1. Penitential Rite:
a. Normally one would use the "I confess..." from mass, or the "Lord have mercy..." but
b, If the sick person is concerned about serious sin, he or she should make an act of contrition. The lay minister should help the person to make the act of contrition if he or she does not remember the words to a suitable prayer of contrition. If there is time, suggest to the sick person an examination of conscience and an examination of the motives for being sorry for sin. The minister could encourage him or her to focus on a desire for forgiveness not out of fear of punishment but based on sorrow for being hostile or indifferent to God's love. Then suggest it is that very love which God has for each of us personally and individually that makes possible His mercy and forgiveness. Remind the person that a plenary indulgence is granted to someone at the point of death. (See Indulgences of the Catholic Church.)
Optional Readings: John 6:54-58, John 14:6; John 14:23; John 15:4; I Cor. 11:26; 1 John 4:16.
2. Have the person repeat their baptismal promises, or say the Apostles Creed.
3. Recite the Lord's Prayer.
4. When the dying person is ready, give him or her communion. (Remember that even a very small particle of a host is sufficient.)
Say: "This is the Lamb of God who takes away the sins of the world. Happy are those who are called to his supper."
The sick person responds: "Lord I am not worthy to receive you, but only say the word and I shall be healed."
Then say: "The Body of Christ."
He or she responds: "Amen."
5. After they receive, say: "May the Lord Jesus protect you and lead you to eternal life."
[A Ritual for Layperson's, Liturgical Press, all rights reserved, (1983), p. 46.]
6. Conclude with prayer and blessing. For example, in these or similar words:
We commend to you, O Lord! the soul of this your servant N, and beseech you, O Jesus Christ, Redeemer of the world,
that, as in your love for him (her), you became man, so now you would grant to admit him (her) into the number of the blessed.
May all the Saints and Elect of God, who, on earth, suffered for the sake of Christ, intercede for him ( her) ; so that, when freed from the prison of his ( her) body, he ( she) may be admitted into the kingdom of heaven: through the merits of our Lord Jesus Christ, who lives and reigns with the Father and the Holy Spirit, world without end. R. Amen.
May the blessing of God Almighty the Father, and the Son, and the Holy Ghost descend upon you and remain with you
always. (A lay person would place his/her hand on the person or make the sign of the cross on himself.)
you are the source of eternal health
for those who believe in you.,
May our brother (sister) N.,
who has been refreshed
with food and drink from heaven,
safely reach your kingdom of light and life.
We ask this through Christ our Lord.
The Minister makes the sign of the cross on himself or herself while saying:
May the almighty and merciful God bless and protect us the Father, and the Son and the Holy Spirit.
[A Ritual for Layperson's, Liturgical Press, all rights reserved, (1983), p. 47.]
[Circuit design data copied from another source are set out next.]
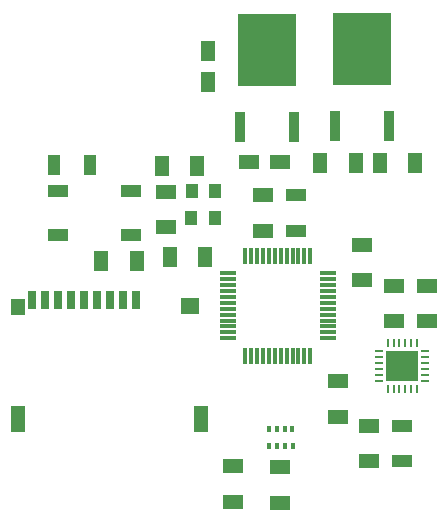
<source format=gtp>
G04*
G04 #@! TF.GenerationSoftware,Altium Limited,Altium Designer,20.2.7 (254)*
G04*
G04 Layer_Color=8421504*
%FSLAX44Y44*%
%MOMM*%
G71*
G04*
G04 #@! TF.SameCoordinates,BAD59D02-7682-4231-AD5D-2D7AA58F7FA9*
G04*
G04*
G04 #@! TF.FilePolarity,Positive*
G04*
G01*
G75*
%ADD15R,1.1500X1.8000*%
%ADD16R,0.3000X1.4500*%
%ADD17R,1.4500X0.3000*%
%ADD18R,1.1000X1.3000*%
%ADD19R,0.9500X2.6000*%
%ADD20R,4.9000X6.2000*%
%ADD21R,1.6000X1.4000*%
%ADD22R,1.2000X2.2000*%
%ADD23R,1.2000X1.4000*%
%ADD24R,0.7000X1.6000*%
%ADD25R,1.8000X1.1000*%
%ADD26R,1.8000X1.1500*%
%ADD27R,1.8000X1.0000*%
%ADD28R,1.0000X1.8000*%
%ADD29R,1.8000X1.2300*%
%ADD30R,1.2300X1.8000*%
%ADD31R,0.3500X0.5000*%
%ADD32R,0.8000X0.2500*%
%ADD33R,0.2500X0.8000*%
%ADD34R,2.7000X2.6000*%
D15*
X138250Y313750D02*
D03*
X168250D02*
D03*
X323000Y316500D02*
D03*
X353000D02*
D03*
X87000Y233500D02*
D03*
X117000D02*
D03*
X175000Y236500D02*
D03*
X145000D02*
D03*
X302500Y316250D02*
D03*
X272500D02*
D03*
D16*
X209000Y237500D02*
D03*
X214000D02*
D03*
X219000D02*
D03*
X224000D02*
D03*
X229000D02*
D03*
X234000D02*
D03*
X239000D02*
D03*
X244000D02*
D03*
X249000D02*
D03*
X254000D02*
D03*
X259000D02*
D03*
X264000D02*
D03*
Y153000D02*
D03*
X259000D02*
D03*
X254000D02*
D03*
X249000D02*
D03*
X244000D02*
D03*
X239000D02*
D03*
X234000D02*
D03*
X229000D02*
D03*
X224000D02*
D03*
X219000D02*
D03*
X214000D02*
D03*
X209000D02*
D03*
D17*
X278750Y222750D02*
D03*
Y217750D02*
D03*
Y212750D02*
D03*
Y207750D02*
D03*
Y202750D02*
D03*
Y197750D02*
D03*
Y192750D02*
D03*
Y187750D02*
D03*
Y182750D02*
D03*
Y177750D02*
D03*
Y172750D02*
D03*
Y167750D02*
D03*
X194250D02*
D03*
Y172750D02*
D03*
Y177750D02*
D03*
Y182750D02*
D03*
Y187750D02*
D03*
Y192750D02*
D03*
Y197750D02*
D03*
Y202750D02*
D03*
Y207750D02*
D03*
Y212750D02*
D03*
Y217750D02*
D03*
Y222750D02*
D03*
D18*
X163100Y269220D02*
D03*
X164103Y292062D02*
D03*
X183174Y269217D02*
D03*
X183011Y292108D02*
D03*
D19*
X204200Y347000D02*
D03*
X249800D02*
D03*
X330850Y347500D02*
D03*
X285250D02*
D03*
D20*
X227000Y412000D02*
D03*
X308050Y412500D02*
D03*
D21*
X162340Y195252D02*
D03*
D22*
X171340Y99253D02*
D03*
X16340Y99253D02*
D03*
D23*
Y194252D02*
D03*
D24*
X28340Y200252D02*
D03*
X39340D02*
D03*
X50340D02*
D03*
X61340D02*
D03*
X72340D02*
D03*
X83340D02*
D03*
X94340D02*
D03*
X105340D02*
D03*
X116340D02*
D03*
D25*
X50000Y292250D02*
D03*
X112000D02*
D03*
Y255250D02*
D03*
X50000D02*
D03*
D26*
X308000Y246750D02*
D03*
Y216750D02*
D03*
X224250Y259000D02*
D03*
Y289000D02*
D03*
X287250Y101250D02*
D03*
Y131250D02*
D03*
X362750Y212250D02*
D03*
Y182250D02*
D03*
X335250Y212000D02*
D03*
Y182000D02*
D03*
X238000Y28500D02*
D03*
Y58500D02*
D03*
X198500Y29250D02*
D03*
Y59250D02*
D03*
X314000Y63500D02*
D03*
Y93500D02*
D03*
X142250Y291750D02*
D03*
Y261750D02*
D03*
D27*
X341608Y63538D02*
D03*
Y93538D02*
D03*
X251892Y258962D02*
D03*
Y288962D02*
D03*
D28*
X47288Y314392D02*
D03*
X77288D02*
D03*
D29*
X238400Y316756D02*
D03*
D03*
X212201D02*
D03*
D30*
X177244Y410900D02*
D03*
D03*
Y384701D02*
D03*
D31*
X242250Y76250D02*
D03*
X235750D02*
D03*
X229250Y90750D02*
D03*
X235750D02*
D03*
X242250D02*
D03*
X248750D02*
D03*
X249000Y76500D02*
D03*
X229250Y76250D02*
D03*
D32*
X361500Y132000D02*
D03*
Y137000D02*
D03*
Y142000D02*
D03*
Y147000D02*
D03*
Y152000D02*
D03*
Y157000D02*
D03*
X322500D02*
D03*
Y152000D02*
D03*
Y147000D02*
D03*
Y142000D02*
D03*
Y137000D02*
D03*
Y132000D02*
D03*
D33*
X354500Y164000D02*
D03*
X349500D02*
D03*
X344500D02*
D03*
X339500D02*
D03*
X334500D02*
D03*
X329500D02*
D03*
Y125000D02*
D03*
X334500D02*
D03*
X339500D02*
D03*
X344500D02*
D03*
X349500D02*
D03*
X354500D02*
D03*
D34*
X342000Y144500D02*
D03*
M02*

</source>
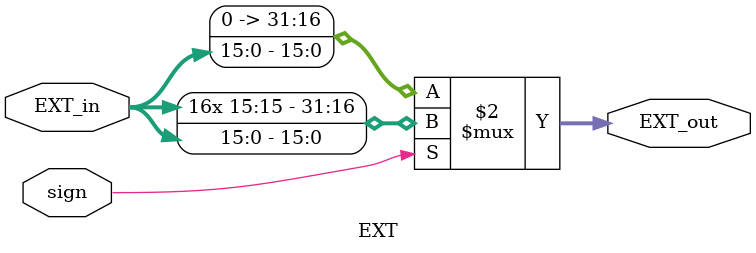
<source format=v>
module EXT(EXT_in,sign,EXT_out);
  input [15:0]EXT_in;
  input sign;//1:sign ext 0:unsign ext
  output [31:0]EXT_out;
  
  assign EXT_out=(sign==1)? {{16{EXT_in[15]}},EXT_in}:{16'b0,EXT_in};
endmodule

</source>
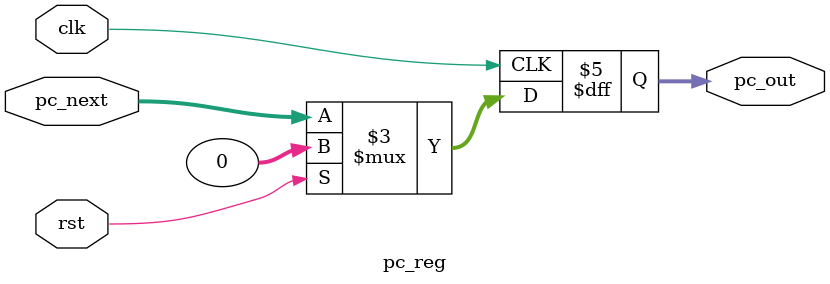
<source format=v>
module pc_reg(
    input wire clk, rst,
    input wire [31:0] pc_next,
    output reg [31:0] pc_out
);

    parameter [31:0] RESET_VECTOR = 32'h0000_0000;

    always @(posedge clk) begin
        if(rst)
            pc_out <= RESET_VECTOR;
        else
            pc_out <= pc_next; //hold
    end
endmodule

</source>
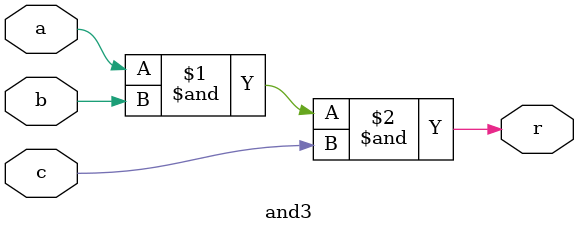
<source format=v>
`timescale 1ns / 1ps


module and3(
            input a, 
            input b, 
            input c, 
            output r 
            );

    assign r = a & b & c ; 

endmodule

</source>
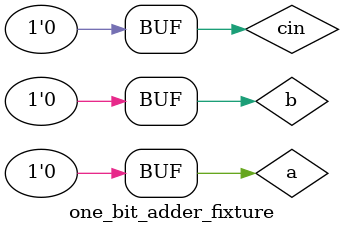
<source format=v>
`timescale 1ns / 1ps


module one_bit_adder_fixture;

	// Inputs
	reg a;
	reg b;
	reg cin;

	// Outputs
	wire q;
	wire cout;

	// Instantiate the Unit Under Test (UUT)
	one_bit_adder_gate uut (
		.q(q), 
		.cout(cout), 
		.a(a), 
		.b(b), 
		.cin(cin)
	);

	initial begin
		// Initialize Inputs
		a = 0;
		b = 0;
		cin = 0;

		// Wait 100 ns for global reset to finish
		#100;
        
		// Add stimulus here

	end
      
endmodule



</source>
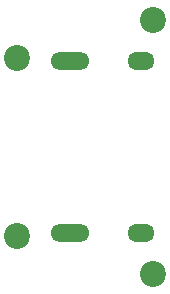
<source format=gbr>
%TF.GenerationSoftware,KiCad,Pcbnew,8.99.0-344-gfbc433deaa*%
%TF.CreationDate,2024-04-11T02:15:13-04:00*%
%TF.ProjectId,typeA,74797065-412e-46b6-9963-61645f706362,rev?*%
%TF.SameCoordinates,Original*%
%TF.FileFunction,Soldermask,Bot*%
%TF.FilePolarity,Negative*%
%FSLAX46Y46*%
G04 Gerber Fmt 4.6, Leading zero omitted, Abs format (unit mm)*
G04 Created by KiCad (PCBNEW 8.99.0-344-gfbc433deaa) date 2024-04-11 02:15:13*
%MOMM*%
%LPD*%
G01*
G04 APERTURE LIST*
%ADD10O,3.300000X1.500000*%
%ADD11O,2.300000X1.500000*%
%ADD12C,2.200000*%
G04 APERTURE END LIST*
D10*
%TO.C,J1*%
X174755000Y-90750000D03*
X174755000Y-105250000D03*
D11*
X180715000Y-90750000D03*
X180715000Y-105250000D03*
%TD*%
D12*
%TO.C,REF\u002A\u002A*%
X181750000Y-108750000D03*
%TD*%
%TO.C,REF\u002A\u002A*%
X181750000Y-87250000D03*
%TD*%
%TO.C,REF\u002A\u002A*%
X170250000Y-90500000D03*
%TD*%
%TO.C,REF\u002A\u002A*%
X170250000Y-105500000D03*
%TD*%
M02*

</source>
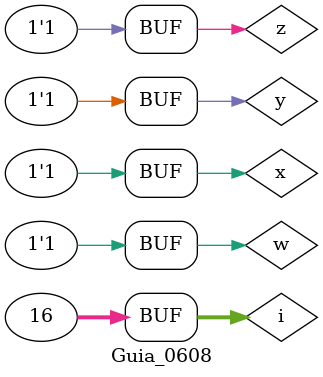
<source format=v>


module g0608 ( output s1,
               output s2,
               input  w, x, y, z ); // mintermos
    assign s1 = (w & x & y & z) | (w & x & ~y & ~z) | (w & ~x & ~y & z) | (~w & ~x & y & ~z); // expressao 
    assign s2 = (w & x & y & z) | (w & x & ~y & ~z) | (w & ~x & ~y & z) | (~w & ~x & y & ~z); // expressao simplificada
endmodule // g0608

module f0608 ( output s, input w, input x, input y, input z ); 
    // definir dado local   
    wire not_x, not_y;
    wire a1,a2,a3,a4,a5,a6,a7,a8,a9,a10,a11,a12;
    wire o1, o2;
    // descrever por portas
    not NOT1 ( not_w, w );
    not NOT2 ( not_x, x );
    not NOT3 ( not_y, y );
    not NOT4 ( not_z, z ); 
    and AND1 ( a1, w, x );
    and AND2 ( a2, y, z );
    and AND3 ( a3, a1, a2 ); // (w & x & y & z)
    and AND4 ( a4, w, x );
    and AND5 ( a5, not_y, not_z );
    and AND6 ( a6, a4, a5 ); // (w & x & ~y & ~z)
    and AND7 ( a7, w, not_x );
    and AND8 ( a8, not_y, z );
    and AND9 ( a9, a7, a8 ); // (w & ~x & ~y & z)
    and AND10( a10, not_w, not_x );
    and AND11( a11, y, not_z );
    and AND12( a12,a10,a11); // (~w & ~x & y & ~z)
    or  OR1  ( o1, a3, a6 );
    or  OR2  ( o2, a9, a12);
    or  OR3  ( s , o1, o2 );
endmodule // f0608

module fwxyz (output s1, input w, input  x, input y, input z); 
    assign s1 = (w & x & y & z) | (w & x & ~y & ~z) | (w & ~x & ~y & z) | (~w & ~x & y & ~z); 
endmodule // fwxyz 

// --------------------- 
// Guia_0608 
// --------------------- 

module Guia_0608; 
    reg   w = 0, x = 0, y = 0, z = 0; 
    wire  s1, s2, s3; 
    integer i = 0; 
    // instancias 
    g0608 EXP(s1, s2, w, x, y, z);
    f0608 CIR(s3, w, x, y, z);
    // fwxyz EXP(s1, w, x, y, z);
    // valores iniciais 
    initial begin: start 
        w=1'bx; x=1'b0; y=1'b0; z=1'b0;   // indefinidos 
    end // start

    // parte principal 
    initial begin: main 
        // identificacao 
        $display("Guia_0608 - Teste ");  
        
        // monitoramento 
        $display("\nExpressao:");
        $display(" w  x  y  z = s1"); 
        $monitor("%2b %2b %2b %2b = %2b", w, x, y, z, s1 ); 
        for (i = 0; i < 16; i = i + 1) begin
            { w, x, y, z } = i;
            #1;
        end // for

        $display("\nExpressao \"simplificada\":");
        $display(" w  x  y  z = s2"); 
        $monitor("%2b %2b %2b %2b = %2b", w, x, y, z, s2 ); 
        for (i = 0; i < 16; i = i + 1) begin
            { w, x, y, z } = i;
            #1;
        end // for

        $display("\nExpressao \"simplificada\" feita com Circuito:");
        $display(" w  x  y  z = s3"); 
        $monitor("%2b %2b %2b %2b = %2b", w, x, y, z, s3 ); 
        for (i = 0; i < 16; i = i + 1) begin
            { w, x, y, z } = i;
            #1;
        end // for
        
    end // main

endmodule // Guia_0608 
</source>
It is possible that a lay minister may feel that the dying person is unworthy to receive Viaticum. The lay minister must remember the Lord's command to not judge others. See Matt. 7:1-5. No one may judge another guilty of sin, and refuse the sacrament, based on "mere conjecture, presumption, and rumor..." Pope Benedict XIV. St. Thomas Aquinas states: "[A]fter repentance and reconciliation, Communion must not be refused even to public sinners, especially in the hour of death." If sinfulness may be reasonably suspected, then urge the dying person to make a good act of contrition.